What is expected - All of the data below is to be copied exactly.

====== Provided data

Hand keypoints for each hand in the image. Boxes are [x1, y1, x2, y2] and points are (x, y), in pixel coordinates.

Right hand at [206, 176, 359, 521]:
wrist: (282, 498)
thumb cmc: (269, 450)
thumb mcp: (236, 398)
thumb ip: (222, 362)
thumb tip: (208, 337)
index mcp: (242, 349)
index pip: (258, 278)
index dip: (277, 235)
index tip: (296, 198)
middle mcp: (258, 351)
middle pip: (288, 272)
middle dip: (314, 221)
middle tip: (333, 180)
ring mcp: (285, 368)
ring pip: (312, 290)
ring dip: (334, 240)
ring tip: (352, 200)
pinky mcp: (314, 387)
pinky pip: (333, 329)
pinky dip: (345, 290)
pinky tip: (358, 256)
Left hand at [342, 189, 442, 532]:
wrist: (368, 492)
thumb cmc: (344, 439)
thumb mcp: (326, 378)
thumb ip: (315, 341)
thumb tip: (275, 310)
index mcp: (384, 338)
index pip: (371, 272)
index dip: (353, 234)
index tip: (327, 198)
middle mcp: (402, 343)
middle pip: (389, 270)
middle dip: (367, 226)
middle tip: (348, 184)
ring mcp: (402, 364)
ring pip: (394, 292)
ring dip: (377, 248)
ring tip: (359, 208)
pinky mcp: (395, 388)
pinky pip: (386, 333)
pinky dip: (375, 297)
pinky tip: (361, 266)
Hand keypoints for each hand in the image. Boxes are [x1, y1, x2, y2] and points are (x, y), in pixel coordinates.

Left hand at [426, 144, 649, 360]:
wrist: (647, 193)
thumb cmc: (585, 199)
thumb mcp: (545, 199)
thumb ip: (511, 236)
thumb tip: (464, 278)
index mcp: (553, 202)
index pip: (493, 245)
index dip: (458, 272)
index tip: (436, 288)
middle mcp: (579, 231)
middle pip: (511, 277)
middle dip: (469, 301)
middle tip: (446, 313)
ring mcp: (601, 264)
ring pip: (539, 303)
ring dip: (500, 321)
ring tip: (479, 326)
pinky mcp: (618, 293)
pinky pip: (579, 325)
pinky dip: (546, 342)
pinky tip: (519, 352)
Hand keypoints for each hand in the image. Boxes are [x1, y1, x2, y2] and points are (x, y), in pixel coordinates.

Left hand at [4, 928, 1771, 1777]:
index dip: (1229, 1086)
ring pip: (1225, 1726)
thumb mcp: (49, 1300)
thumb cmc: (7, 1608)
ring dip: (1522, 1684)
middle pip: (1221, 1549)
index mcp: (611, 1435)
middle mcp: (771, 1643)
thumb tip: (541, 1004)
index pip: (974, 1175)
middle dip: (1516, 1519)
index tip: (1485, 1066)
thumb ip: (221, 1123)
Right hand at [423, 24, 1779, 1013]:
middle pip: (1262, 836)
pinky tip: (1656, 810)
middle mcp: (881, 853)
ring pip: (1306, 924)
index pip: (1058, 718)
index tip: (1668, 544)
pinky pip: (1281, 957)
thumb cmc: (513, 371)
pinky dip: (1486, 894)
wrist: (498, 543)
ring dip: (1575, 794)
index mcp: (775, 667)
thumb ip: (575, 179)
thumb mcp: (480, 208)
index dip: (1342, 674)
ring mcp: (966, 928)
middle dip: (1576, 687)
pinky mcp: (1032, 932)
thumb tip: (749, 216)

============

Answer space -
Hand keypoints for each hand in the image. Boxes are [x1, y1, x2, y2] and points are (x, y), in pixel coordinates.

Right hand at [206, 176, 359, 521]:
wrist: (282, 498)
thumb cmc: (269, 450)
thumb mcp: (236, 398)
thumb ip: (222, 362)
thumb tip: (208, 337)
index mcp: (242, 349)
index pip: (258, 278)
index dip: (277, 235)
index tip: (296, 198)
middle mcp: (258, 351)
middle pip: (288, 272)
middle dip: (314, 221)
middle tip: (333, 180)
ring mcp: (285, 368)
ring pip: (312, 290)
ring dip: (334, 240)
ring tip: (352, 200)
pinky mcp: (314, 387)
pinky pip: (333, 329)
pinky dip: (345, 290)
pinky tip: (358, 256)
Left hand at [342, 189, 442, 532]:
wrist: (368, 492)
thumb cmc: (344, 439)
thumb mcp: (326, 378)
thumb ip: (315, 341)
thumb tip: (275, 310)
index mcp: (384, 338)
index pip: (371, 272)
index dip: (353, 234)
index tip: (327, 198)
middle mcp: (402, 343)
middle pip: (389, 270)
middle dip: (367, 226)
middle tip: (348, 184)
ring mcp: (402, 364)
ring pip: (394, 292)
ring dip: (377, 248)
ring tip: (359, 208)
pinky mcp: (395, 388)
pinky pip: (386, 333)
pinky dip: (375, 297)
pinky tip: (361, 266)
Hand keypoints for each hand in the image. Boxes are [x1, y1, x2, y2] and points are (x, y), in pixel coordinates.

Left hand at [426, 144, 649, 360]:
wrist: (647, 193)
thumb cmc: (585, 199)
thumb mcp: (545, 199)
thumb ip: (511, 236)
thumb tip: (464, 278)
index mcp: (553, 202)
index pip: (493, 245)
index dip: (458, 272)
index tip: (436, 288)
middle mcp: (579, 231)
middle pip: (511, 277)
middle dip: (469, 301)
middle tip: (446, 313)
ring mcp: (601, 264)
ring pip: (539, 303)
ring dip: (500, 321)
ring tip: (479, 326)
pinky mcp: (618, 293)
pinky pip: (579, 325)
pinky dip: (546, 342)
pinky tip: (519, 352)
Hand keypoints for each hand in the image. Boxes are [x1, y1, x2, y2] and points are (x, y), in pixel coordinates.

Left hand at [4, 928, 1771, 1777]:
index dip: (1229, 1086)
ring pip: (1225, 1726)
thumb mcp: (49, 1300)
thumb cmc: (7, 1608)
ring dip: (1522, 1684)
middle pip: (1221, 1549)
index mcp: (611, 1435)
middle mcp: (771, 1643)
thumb tip: (541, 1004)
index pip: (974, 1175)
middle dip: (1516, 1519)
index tip: (1485, 1066)
thumb ip: (221, 1123)
Right hand at [423, 24, 1779, 1013]:
middle pip: (1262, 836)
pinky tip: (1656, 810)
middle mcp: (881, 853)
ring pip: (1306, 924)
index pip: (1058, 718)
index tip: (1668, 544)
pinky pip: (1281, 957)
thumb cmc: (513, 371)
pinky dip: (1486, 894)
wrist: (498, 543)
ring dip: (1575, 794)
index mcp: (775, 667)
thumb ip: (575, 179)
thumb mcp: (480, 208)
index dip: (1342, 674)
ring mcp: (966, 928)
middle dip: (1576, 687)
pinky mcp: (1032, 932)
thumb tip: (749, 216)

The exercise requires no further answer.